Texte fourni:
Aragon, Eglise Sainte Marie
Corbeaux et pièces de charpente classés au titre des objets mobiliers le 26 /12/2001
Adresse
Aragon, Eglise sainte Marie
Contexte Historique
Peu avant la peste de 1348, avec ses 126 feux, soit plus de 500 habitants, Aragon était l’un des plus gros villages du Cabardès. Tout en haut, dominant les maisons, on venait d’y construire une nouvelle église paroissiale.
A la fin des années 1980, l’état de la toiture décida la commune à engager sa réfection : selon un scénario bien connu, on découvrit, en place, une charpente peinte : la fraîcheur de ses couleurs étonna. Certains éléments originaux, démontés, furent présentés sur les murs de l’église : quatre planches faîtières, plusieurs corbeaux portant un décor peint. Le décor de la travée ouest fut reconstitué en partie avec des éléments neufs. Sur le reste de la nef, les voûtes du xixe siècle subsistent et cèlent encore une partie de la charpente médiévale.
Si la charpente n’est pas entièrement connue, les éléments découverts en disent assez sur le style et l’organisation du décor. La disposition des corbeaux de pin – un peu plus de la moitié est connue – semble bâtie sur une alternance des couleurs, les uns rouges, les autres noirs, et des formes. Leurs joues portent un classique décor végétal de rinceaux. Sur les 53 corbeaux connus, 7 sont décorés d’un visage, en teinte claire sur fond vif : vus de trois quarts, dessinés de quelques traits, très vivants malgré l’absence de rides et de volumes. On y voit un roi et une reine, un homme à courte barbe, un personnage à encolure brodée, et cale attachée sous le menton : archétypes humains figurant, selon le même principe qu’à Trèbes, la variété du peuple de Dieu.
Le plus original se tient sur les planches faîtières, entre les poutres. Classiquement complétées d’un décor de rinceaux, elles portent au centre, des médaillons armoriés entrelacés, accostés par des êtres hybrides, certains mi-animal mi-homme. Parmi ces hybrides, figure, entre autres, un dignitaire ecclésiastique, abbé ou évêque, mitré, main droite levée : eux aussi sont exposés à la tentation.Les écus du roi de France, de l’abbé de Lagrasse Auger de Gogenx (1280-1311) voisinent avec celui de Jean de Chevry, évêque de Carcassonne de 1298 à 1300 et surtout de son successeur, Pierre de Rochefort (1300- 1322), présent à trois reprises, présent aussi à l’église de Pomas. Ces écus permettent de dater la construction de l’église et du décor des dix premières années du XIVe siècle. Leur fonction est d’affirmer l’autorité et les droits de leur titulaire.
Bibliographie
Rivière (Jean-Claude), « Les bois peints de Sainte-Marie d’Aragon : témoins inattendus des échanges entre Espagne et Languedoc au xive siècle » in Archéologie en Languedoc, n° 27, 2003, p. 125-138.
Rivière (Jean-Claude), « Les engoulants de la charpente décorée de Sainte-Marie d’Aragon (Aude) – xive siècle », in Archéologie en Languedoc, n° 30, 2006, p. 311-314.

Données disponibles:
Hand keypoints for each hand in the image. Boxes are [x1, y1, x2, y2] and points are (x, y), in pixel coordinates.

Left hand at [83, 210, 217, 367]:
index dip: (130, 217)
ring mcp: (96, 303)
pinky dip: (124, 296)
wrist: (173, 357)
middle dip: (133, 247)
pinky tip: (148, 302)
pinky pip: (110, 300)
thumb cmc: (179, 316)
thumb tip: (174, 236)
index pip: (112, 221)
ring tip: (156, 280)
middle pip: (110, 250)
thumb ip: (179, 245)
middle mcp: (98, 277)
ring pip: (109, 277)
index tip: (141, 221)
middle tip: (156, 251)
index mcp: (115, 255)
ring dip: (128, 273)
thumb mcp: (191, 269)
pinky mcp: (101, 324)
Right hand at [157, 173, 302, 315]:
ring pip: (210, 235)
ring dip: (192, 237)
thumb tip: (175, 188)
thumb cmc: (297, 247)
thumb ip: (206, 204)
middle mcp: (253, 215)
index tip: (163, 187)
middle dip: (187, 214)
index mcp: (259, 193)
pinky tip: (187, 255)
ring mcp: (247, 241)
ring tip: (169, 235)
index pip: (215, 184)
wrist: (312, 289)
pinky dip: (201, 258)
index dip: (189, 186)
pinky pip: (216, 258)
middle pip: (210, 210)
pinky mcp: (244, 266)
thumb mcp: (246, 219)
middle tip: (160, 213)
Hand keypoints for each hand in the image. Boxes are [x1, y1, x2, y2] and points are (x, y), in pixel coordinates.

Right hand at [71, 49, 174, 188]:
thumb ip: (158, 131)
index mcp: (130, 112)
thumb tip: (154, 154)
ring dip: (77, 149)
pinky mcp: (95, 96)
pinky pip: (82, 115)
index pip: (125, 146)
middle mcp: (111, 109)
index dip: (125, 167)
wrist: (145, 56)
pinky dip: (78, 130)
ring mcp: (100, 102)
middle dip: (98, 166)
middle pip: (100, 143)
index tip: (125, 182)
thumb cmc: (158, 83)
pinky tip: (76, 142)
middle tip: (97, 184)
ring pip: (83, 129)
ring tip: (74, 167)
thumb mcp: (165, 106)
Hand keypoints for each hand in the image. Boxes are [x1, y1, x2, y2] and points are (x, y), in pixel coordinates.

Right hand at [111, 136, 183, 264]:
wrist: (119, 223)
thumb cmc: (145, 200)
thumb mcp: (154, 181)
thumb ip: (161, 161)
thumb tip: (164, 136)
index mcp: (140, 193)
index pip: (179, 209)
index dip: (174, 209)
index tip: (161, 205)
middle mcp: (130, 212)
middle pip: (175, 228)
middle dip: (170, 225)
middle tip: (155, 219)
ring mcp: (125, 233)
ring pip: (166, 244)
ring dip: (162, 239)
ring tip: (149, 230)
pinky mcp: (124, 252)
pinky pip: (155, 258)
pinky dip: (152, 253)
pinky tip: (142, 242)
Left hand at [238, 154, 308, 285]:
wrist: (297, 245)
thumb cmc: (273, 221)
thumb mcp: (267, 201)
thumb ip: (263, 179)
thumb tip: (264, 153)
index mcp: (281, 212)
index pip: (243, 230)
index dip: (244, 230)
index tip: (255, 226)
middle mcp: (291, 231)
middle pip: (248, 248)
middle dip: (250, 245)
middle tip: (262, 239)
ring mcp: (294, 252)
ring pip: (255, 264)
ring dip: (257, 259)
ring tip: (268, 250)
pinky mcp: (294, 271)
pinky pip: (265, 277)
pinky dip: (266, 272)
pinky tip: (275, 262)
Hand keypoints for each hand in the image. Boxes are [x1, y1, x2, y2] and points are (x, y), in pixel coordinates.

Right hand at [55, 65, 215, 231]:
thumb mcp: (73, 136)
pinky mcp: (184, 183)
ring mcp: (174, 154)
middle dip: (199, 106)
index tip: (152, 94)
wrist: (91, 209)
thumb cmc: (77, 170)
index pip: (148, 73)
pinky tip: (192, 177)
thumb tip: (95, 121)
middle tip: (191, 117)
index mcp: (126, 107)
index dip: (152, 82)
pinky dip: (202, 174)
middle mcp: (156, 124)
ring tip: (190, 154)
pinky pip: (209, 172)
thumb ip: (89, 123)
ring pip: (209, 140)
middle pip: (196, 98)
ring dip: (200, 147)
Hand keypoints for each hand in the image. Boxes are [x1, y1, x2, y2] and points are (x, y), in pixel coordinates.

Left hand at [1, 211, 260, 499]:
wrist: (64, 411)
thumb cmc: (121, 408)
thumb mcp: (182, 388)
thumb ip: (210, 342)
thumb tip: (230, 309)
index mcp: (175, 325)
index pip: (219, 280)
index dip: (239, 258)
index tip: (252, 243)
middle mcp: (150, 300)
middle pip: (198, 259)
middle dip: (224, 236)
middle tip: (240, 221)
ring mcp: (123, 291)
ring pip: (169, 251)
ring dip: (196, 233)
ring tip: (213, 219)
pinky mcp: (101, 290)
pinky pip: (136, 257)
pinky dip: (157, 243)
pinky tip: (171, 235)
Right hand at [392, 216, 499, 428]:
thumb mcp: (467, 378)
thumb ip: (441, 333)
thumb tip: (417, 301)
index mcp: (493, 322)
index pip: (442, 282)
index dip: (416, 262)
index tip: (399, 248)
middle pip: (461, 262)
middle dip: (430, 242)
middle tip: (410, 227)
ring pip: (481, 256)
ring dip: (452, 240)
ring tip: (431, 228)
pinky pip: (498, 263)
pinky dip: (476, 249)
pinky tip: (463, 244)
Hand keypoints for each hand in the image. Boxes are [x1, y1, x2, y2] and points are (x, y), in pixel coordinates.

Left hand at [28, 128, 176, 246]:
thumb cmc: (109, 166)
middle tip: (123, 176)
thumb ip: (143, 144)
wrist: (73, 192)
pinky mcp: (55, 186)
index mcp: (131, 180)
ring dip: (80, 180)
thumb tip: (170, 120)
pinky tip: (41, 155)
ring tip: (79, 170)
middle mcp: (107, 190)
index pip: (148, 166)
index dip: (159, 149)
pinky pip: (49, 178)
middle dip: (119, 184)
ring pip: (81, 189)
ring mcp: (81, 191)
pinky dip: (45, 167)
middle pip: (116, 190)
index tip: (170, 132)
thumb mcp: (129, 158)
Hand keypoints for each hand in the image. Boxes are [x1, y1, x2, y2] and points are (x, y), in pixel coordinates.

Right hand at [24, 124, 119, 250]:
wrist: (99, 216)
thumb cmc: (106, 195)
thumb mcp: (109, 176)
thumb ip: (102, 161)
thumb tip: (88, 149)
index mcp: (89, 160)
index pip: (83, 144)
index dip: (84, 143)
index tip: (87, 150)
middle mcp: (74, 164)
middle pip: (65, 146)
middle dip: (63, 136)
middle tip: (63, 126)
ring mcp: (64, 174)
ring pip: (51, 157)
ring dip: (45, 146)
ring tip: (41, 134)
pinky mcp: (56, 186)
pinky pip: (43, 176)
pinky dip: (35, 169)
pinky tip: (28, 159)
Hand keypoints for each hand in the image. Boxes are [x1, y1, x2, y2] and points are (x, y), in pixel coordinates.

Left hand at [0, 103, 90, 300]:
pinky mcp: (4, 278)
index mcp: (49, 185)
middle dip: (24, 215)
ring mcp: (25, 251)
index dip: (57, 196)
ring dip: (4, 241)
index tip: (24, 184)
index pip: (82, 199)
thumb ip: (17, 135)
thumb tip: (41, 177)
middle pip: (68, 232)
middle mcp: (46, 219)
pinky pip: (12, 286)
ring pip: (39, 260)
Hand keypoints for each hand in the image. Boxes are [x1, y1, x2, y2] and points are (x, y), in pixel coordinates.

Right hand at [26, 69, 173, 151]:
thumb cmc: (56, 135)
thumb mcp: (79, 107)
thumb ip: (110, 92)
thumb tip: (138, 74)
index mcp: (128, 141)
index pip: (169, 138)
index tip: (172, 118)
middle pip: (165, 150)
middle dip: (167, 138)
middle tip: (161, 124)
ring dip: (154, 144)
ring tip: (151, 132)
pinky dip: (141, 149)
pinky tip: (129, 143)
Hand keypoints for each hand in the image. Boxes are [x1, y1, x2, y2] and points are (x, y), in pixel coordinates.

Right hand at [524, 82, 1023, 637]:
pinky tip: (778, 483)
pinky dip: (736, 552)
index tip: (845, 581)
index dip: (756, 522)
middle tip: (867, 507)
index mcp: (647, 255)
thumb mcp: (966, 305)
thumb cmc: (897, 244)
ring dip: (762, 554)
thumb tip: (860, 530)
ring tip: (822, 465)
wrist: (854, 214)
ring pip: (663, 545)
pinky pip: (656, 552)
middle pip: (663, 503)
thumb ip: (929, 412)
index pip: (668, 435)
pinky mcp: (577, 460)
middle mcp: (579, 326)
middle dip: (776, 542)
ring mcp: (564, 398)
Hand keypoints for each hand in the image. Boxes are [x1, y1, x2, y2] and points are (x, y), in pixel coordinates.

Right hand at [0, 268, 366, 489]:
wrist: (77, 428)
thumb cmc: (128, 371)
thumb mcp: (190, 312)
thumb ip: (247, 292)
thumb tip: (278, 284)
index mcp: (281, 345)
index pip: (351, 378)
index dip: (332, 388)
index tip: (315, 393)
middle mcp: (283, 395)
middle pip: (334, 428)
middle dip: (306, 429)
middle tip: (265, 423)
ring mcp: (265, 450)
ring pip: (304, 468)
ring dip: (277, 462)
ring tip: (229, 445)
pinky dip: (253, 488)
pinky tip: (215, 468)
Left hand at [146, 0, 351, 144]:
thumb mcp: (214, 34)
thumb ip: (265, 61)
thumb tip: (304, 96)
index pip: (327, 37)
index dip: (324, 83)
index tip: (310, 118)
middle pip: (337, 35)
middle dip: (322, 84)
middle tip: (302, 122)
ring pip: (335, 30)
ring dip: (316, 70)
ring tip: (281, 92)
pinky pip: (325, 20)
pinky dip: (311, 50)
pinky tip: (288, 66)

Activités:
1 - D'après le texte sur l'église Sainte-Marie d'Aragon, à quoi servent les visages peints sur certains corbeaux ? Répondez en une à trois phrases.
2 - Veuillez extraire du texte sur l'église Sainte-Marie d'Aragon le passage qui commence par « Le plus original » et se poursuit jusqu'à « de leur titulaire. ».

Réponses:
1 - Ces visages sont des archétypes humains : un roi et une reine, un homme à courte barbe, un personnage à encolure brodée. Selon le même principe qu'à Trèbes, ils figurent la variété du peuple de Dieu.

2 -
Le plus original se tient sur les planches faîtières, entre les poutres. Classiquement complétées d’un décor de rinceaux, elles portent au centre, des médaillons armoriés entrelacés, accostés par des êtres hybrides, certains mi-animal mi-homme. Parmi ces hybrides, figure, entre autres, un dignitaire ecclésiastique, abbé ou évêque, mitré, main droite levée : eux aussi sont exposés à la tentation.Les écus du roi de France, de l’abbé de Lagrasse Auger de Gogenx (1280-1311) voisinent avec celui de Jean de Chevry, évêque de Carcassonne de 1298 à 1300 et surtout de son successeur, Pierre de Rochefort (1300- 1322), présent à trois reprises, présent aussi à l’église de Pomas. Ces écus permettent de dater la construction de l’église et du décor des dix premières années du XIVe siècle. Leur fonction est d’affirmer l’autorité et les droits de leur titulaire.